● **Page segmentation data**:
□ □ □ □ □

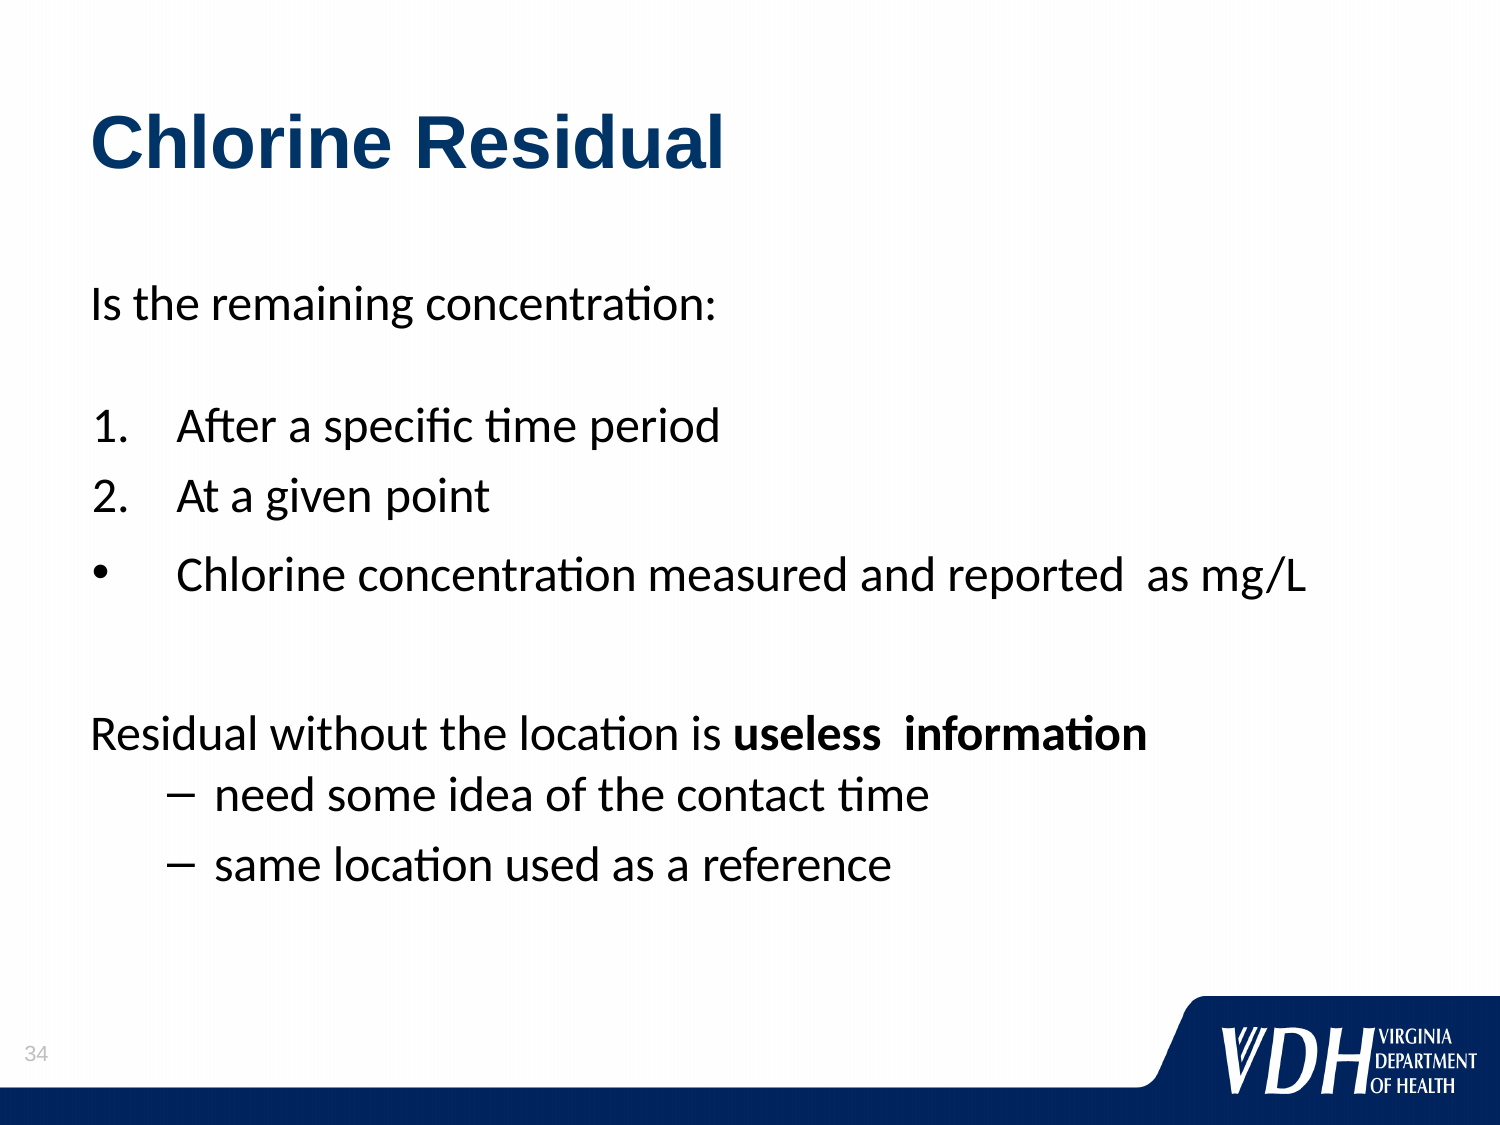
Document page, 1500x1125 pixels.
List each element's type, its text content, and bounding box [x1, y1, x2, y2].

title Chlorine Residual [75, 45, 1425, 233]
picture [0, 0, 1500, 1125]
list Is the remaining concentration: After a specific time period At a given point Chlorine concentration measured and reported as mg/L Residual without the location is useless information need some idea of the contact time same location used as a reference [75, 262, 1425, 1050]
slide_number 34 [9, 1025, 104, 1080]
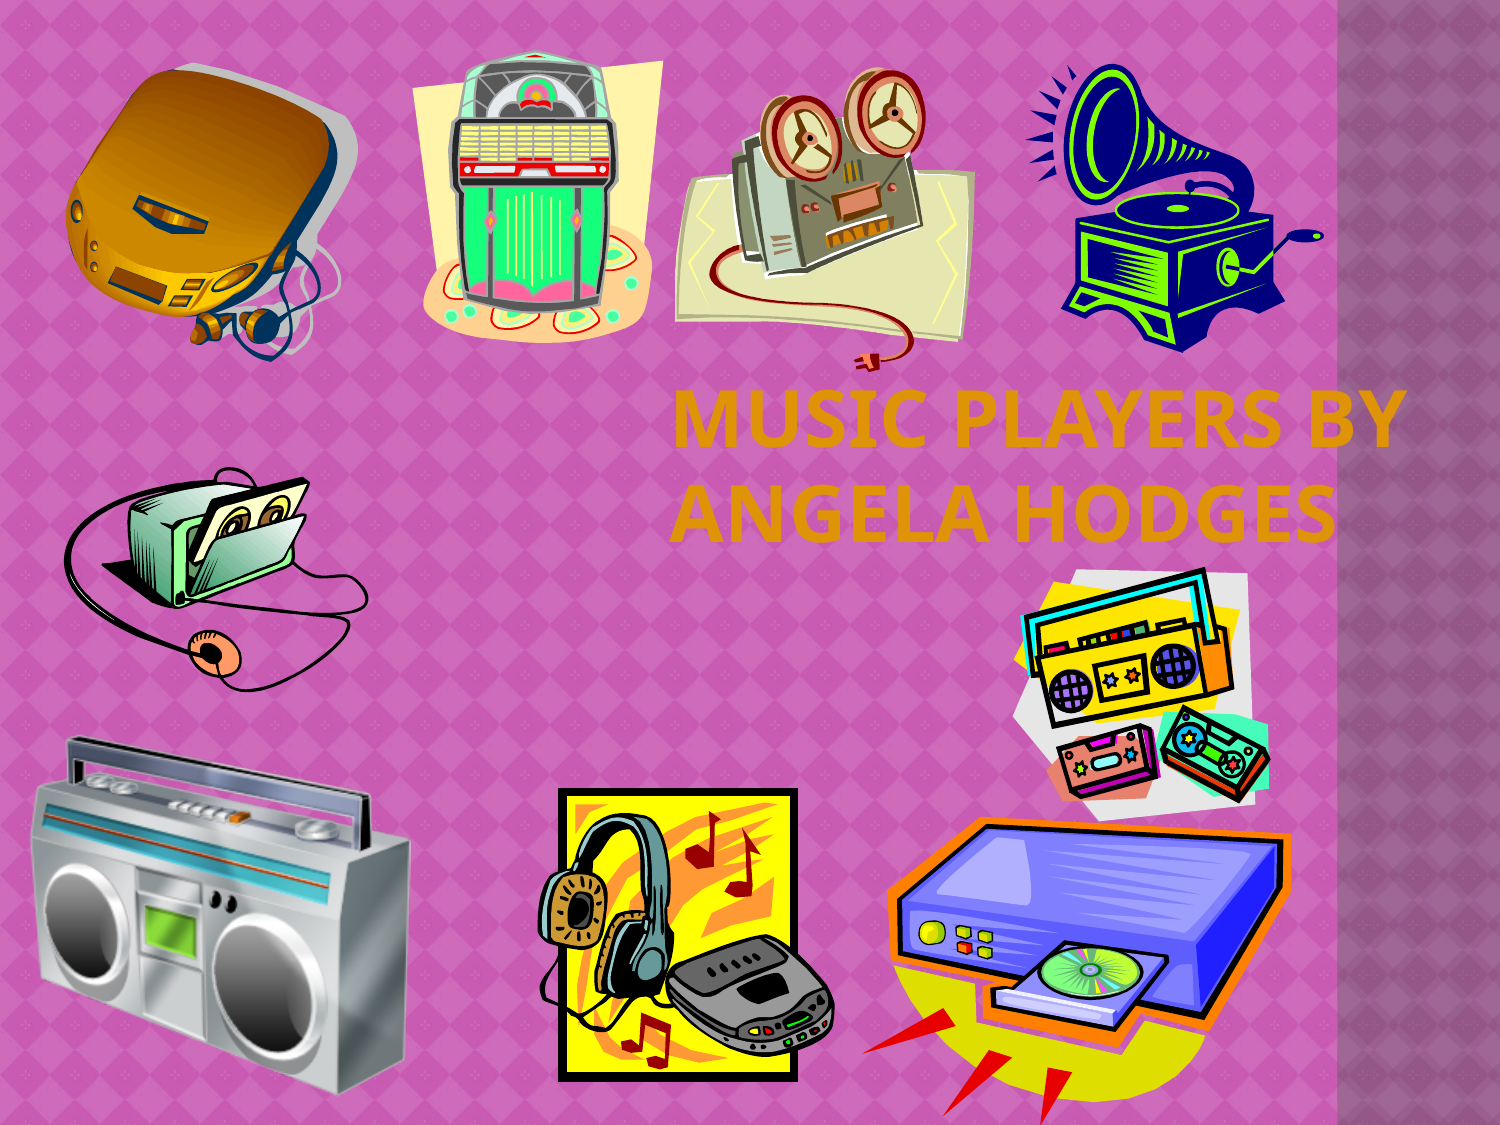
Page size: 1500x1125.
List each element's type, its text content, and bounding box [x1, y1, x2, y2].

□ □ □ □ □

● **TASK INSTRUCTIONS**:
A precise repetition of every entry, free of pictures, is the expected answer.

● **RESPONSE**:
Document page, 1500x1125 pixels.
List each element's type, its text content, and bounding box [x1, y1, x2, y2].

title Chlorine Residual [75, 45, 1425, 233]
picture [0, 0, 1500, 1125]
list Is the remaining concentration: After a specific time period At a given point Chlorine concentration measured and reported as mg/L Residual without the location is useless information need some idea of the contact time same location used as a reference [75, 262, 1425, 1050]
slide_number 34 [9, 1025, 104, 1080]
Page size: 1500x1125.
List each element's type, its text content, and bounding box [x1, y1, x2, y2].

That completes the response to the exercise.